## Questions
• a. In the Simple Transformers package description below, how many lines of code does it say are needed to initialize, train, and evaluate a model?
• b. Write the next part of the Simple Transformers package description below, picking up after its final table-of-contents entry.

Metadata-Version: 2.1
Name: simpletransformers
Version: 0.2.4
Summary: An easy-t0-use wrapper library for the Transformers library.
Home-page: https://test.pypi.org/legacy/
Author: Thilina Rajapakse
Author-email: chaturangarajapakshe@gmail.com
License: UNKNOWN
Platform: UNKNOWN
Classifier: Intended Audience :: Science/Research
Classifier: License :: OSI Approved :: Apache Software License
Classifier: Programming Language :: Python :: 3
Classifier: Topic :: Scientific/Engineering :: Artificial Intelligence
Requires-Python: >=3.6
Description-Content-Type: text/markdown
Requires-Dist: numpy
Requires-Dist: requests
Requires-Dist: tqdm
Requires-Dist: regex
Requires-Dist: transformers
Requires-Dist: scipy
Requires-Dist: scikit-learn

# Simple Transformers


This library is based on the [Pytorch-Transformers](https://github.com/huggingface/pytorch-transformers) library by HuggingFace. Using this library, you can quickly train and evaluate Transformer models. Only 3 lines of code are needed to initialize a model, train the model, and evaluate the model.


Table of contents
=================

<!--ts-->
   * [Setup](#Setup)
      * [With Conda](#with-conda)
   * [Usage](#usage)
      * [Minimal Start](#minimal-start)
      * [Default Settings](#default-settings)

## Data shown
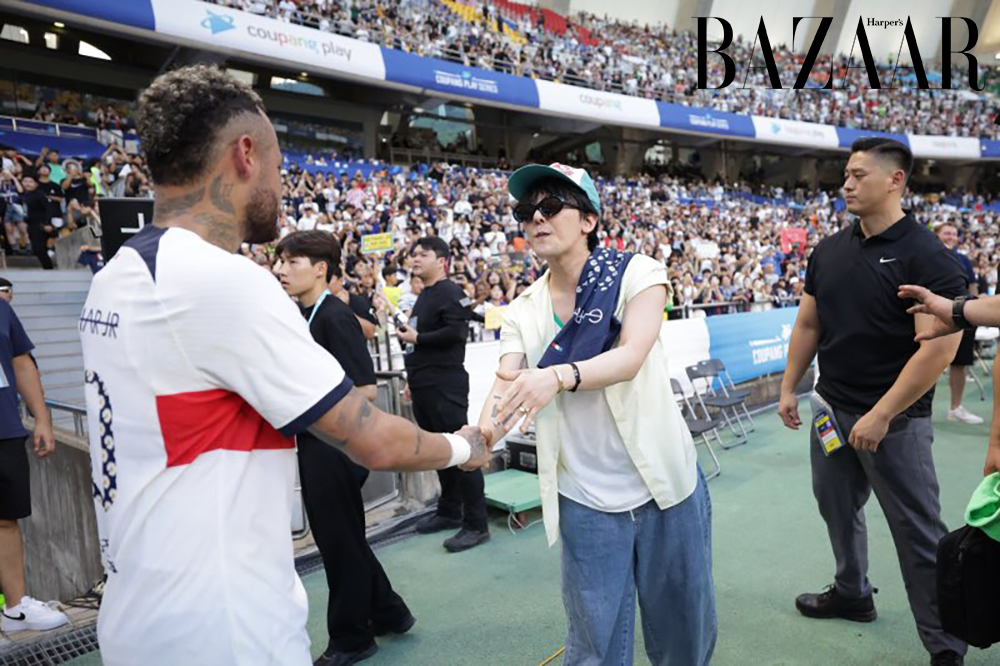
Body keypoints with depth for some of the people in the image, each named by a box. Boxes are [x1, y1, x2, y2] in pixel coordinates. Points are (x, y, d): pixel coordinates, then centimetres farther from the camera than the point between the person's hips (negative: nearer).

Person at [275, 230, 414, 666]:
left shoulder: (336, 317, -17)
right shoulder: (305, 316, 9)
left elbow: (364, 390, -22)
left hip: (335, 447, -9)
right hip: (314, 444, 9)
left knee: (340, 539, 6)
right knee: (336, 534, 19)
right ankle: (388, 613, 37)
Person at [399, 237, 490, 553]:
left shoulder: (449, 292, -10)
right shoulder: (424, 296, 19)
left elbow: (457, 332, -24)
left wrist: (416, 338, -15)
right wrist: (414, 376, 22)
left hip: (446, 386, -10)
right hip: (425, 386, 10)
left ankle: (476, 524, 0)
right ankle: (449, 511, 29)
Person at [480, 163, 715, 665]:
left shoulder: (635, 274, -7)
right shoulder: (523, 313, 2)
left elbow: (632, 357, -22)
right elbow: (506, 388, -10)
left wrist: (559, 376, -40)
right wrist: (484, 426, -33)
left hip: (664, 485, -1)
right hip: (584, 502, 2)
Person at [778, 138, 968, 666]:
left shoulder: (926, 256, -14)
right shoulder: (829, 250, 4)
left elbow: (939, 348, -20)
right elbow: (807, 324, 12)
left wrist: (881, 416, -20)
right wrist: (788, 387, 9)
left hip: (895, 419, -6)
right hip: (832, 407, 7)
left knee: (919, 533, 5)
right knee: (837, 506, 20)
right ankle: (852, 594, 43)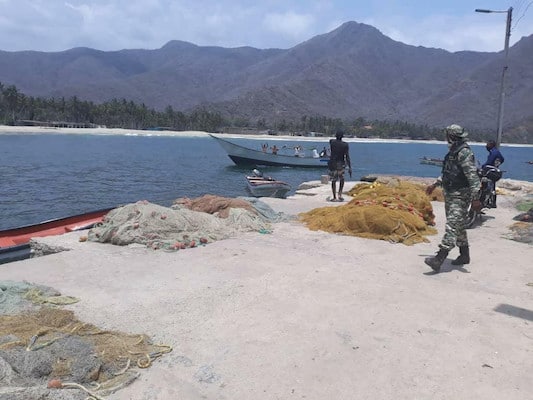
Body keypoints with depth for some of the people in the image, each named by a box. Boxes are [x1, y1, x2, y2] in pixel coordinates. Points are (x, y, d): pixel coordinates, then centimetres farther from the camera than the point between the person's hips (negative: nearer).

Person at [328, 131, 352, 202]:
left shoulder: (332, 142, -3)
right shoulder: (345, 145, -6)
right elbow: (347, 157, -9)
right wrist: (350, 168, -7)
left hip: (333, 164, 0)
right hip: (341, 164, 0)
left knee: (333, 181, 5)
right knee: (342, 179, 21)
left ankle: (334, 197, 3)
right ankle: (340, 194, 10)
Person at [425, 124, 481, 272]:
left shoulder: (465, 153, -16)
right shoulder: (453, 152, 14)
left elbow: (473, 176, -23)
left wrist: (475, 198, -28)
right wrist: (435, 184, 29)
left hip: (461, 195, -10)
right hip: (450, 194, 10)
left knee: (452, 226, -14)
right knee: (459, 226, 17)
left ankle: (439, 259, -22)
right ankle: (464, 255, 29)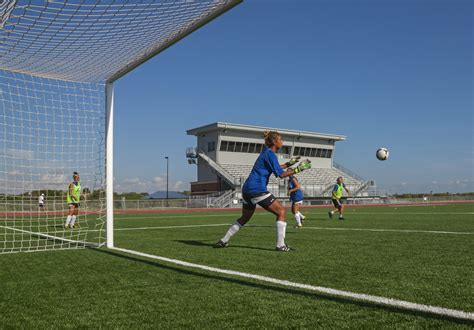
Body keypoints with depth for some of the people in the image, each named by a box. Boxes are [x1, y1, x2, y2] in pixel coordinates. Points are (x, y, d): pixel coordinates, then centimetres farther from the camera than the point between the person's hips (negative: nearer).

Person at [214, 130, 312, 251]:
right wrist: (298, 169, -9)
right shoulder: (270, 154, -10)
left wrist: (289, 163, 28)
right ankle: (280, 245, -3)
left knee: (245, 218, 21)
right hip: (257, 190, -10)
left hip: (247, 188, 10)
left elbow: (274, 168, 33)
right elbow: (281, 174, -13)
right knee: (281, 211, -1)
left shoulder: (266, 152, 18)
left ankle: (223, 241, 21)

## Answer set
• a. Only 3 lines of code.

• b.
      * [TransformerModel](#transformermodel)
      * [Current Pretrained Models](#current-pretrained-models)
   * [Acknowledgements](#acknowledgements)
<!--te-->

## Setup

### With Conda

1. Install Anaconda or Miniconda Package Manager from [here](https://www.anaconda.com/distribution/)
2. Create a new virtual environment and install packages.  
`conda create -n transformers python pandas tqdm`  
`conda activate transformers`  
If using cuda:  
&nbsp;&nbsp;&nbsp;&nbsp;`conda install pytorch cudatoolkit=10.0 -c pytorch`  
else:  
&nbsp;&nbsp;&nbsp;&nbsp;`conda install pytorch cpuonly -c pytorch`  
`conda install -c anaconda scipy`  
`conda install -c anaconda scikit-learn`  
`pip install transformers`  
`pip install tensorboardx`  

3. Install simpletransformers.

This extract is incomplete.